On the one hand, Tom Hanks’ latest film, “A Hologram for the King,” directed by Tom Tykwer (“Cloud Atlas”), is a return to the comic work of his early career. On the other hand, the film is a departure for him in that its script (adapted by Tykwer from Dave Eggers’ book) is inferior to the majority of Hanks’ later films.
That said, “A Hologram for the King” is entertaining and unpredictable. Not having read Eggers’ book, I didn’t know what to expect.
Hanks plays Alan Clay, a middle-aged everyman who is trying to prove to his ex-wife, daughter, and boss that he’s still got it. He’s tasked with presenting holographic technology to the King of Saudi Arabia and trying to convince the royal to invest. When he arrives in the Kingdom, however, nothing goes exactly as planned.
His team is stuck in a tent with no Wi-Fi and, at some point, no air conditioning, until he happens upon the man he was supposed to meet days before. The King may or may not arrive at any point, and to make matters worse, Clay has a small but mysterious lump developing on his upper back.
Alexander Black puts in a great comedy performance as Clay’s driver, and Sarita Choudhury (whom I interviewed last year for “Learning to Drive”) plays a female doctor who tends to Clay’s lump in a country where female doctors are few.
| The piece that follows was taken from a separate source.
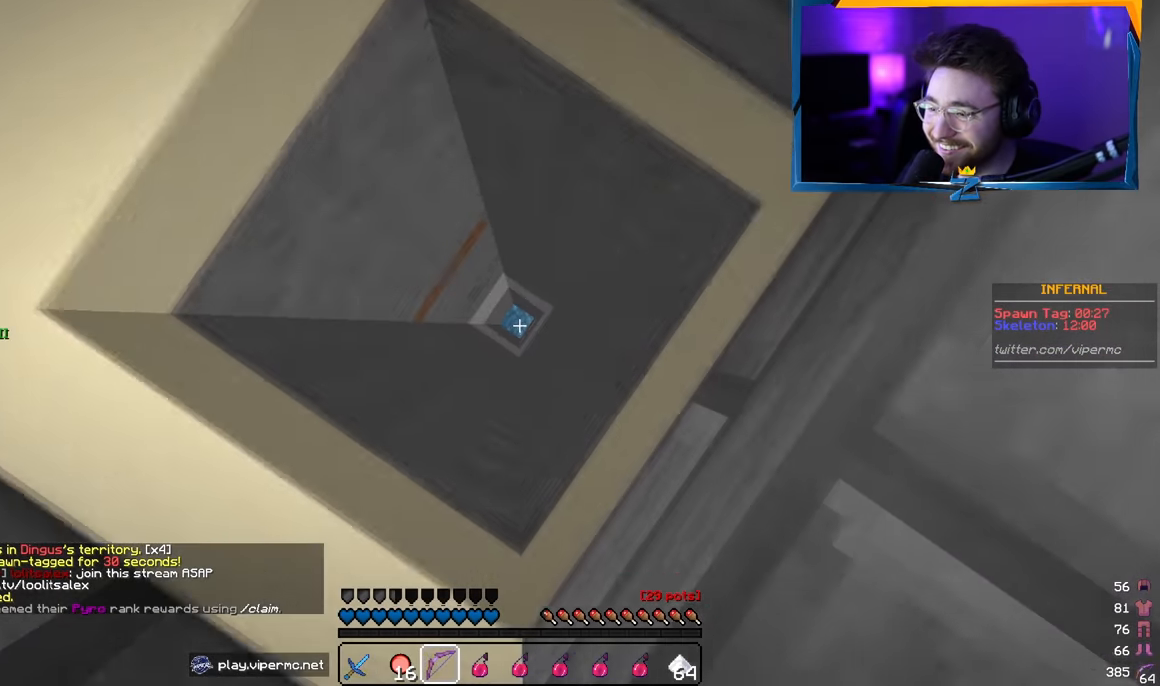
{"keys": ["a"], "mouse": [], "events": [[434, "a", "down"]]}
Since, as I said, I have never read the book, I was surprised by the story’s trajectory. While it held my interest throughout, I found the film to be uneven – the beginning and end have different tones – but it’s an unusual and interesting movie with excellent work from the entire cast. Don’t expect to get a real idea of what life is like in Saudi Arabia, though. I doubt seriously that the film, which was actually shot in Morocco, is accurate.
Shown at the 2016 Tribeca Film Festival, “A Hologram for the King” is already playing in theaters.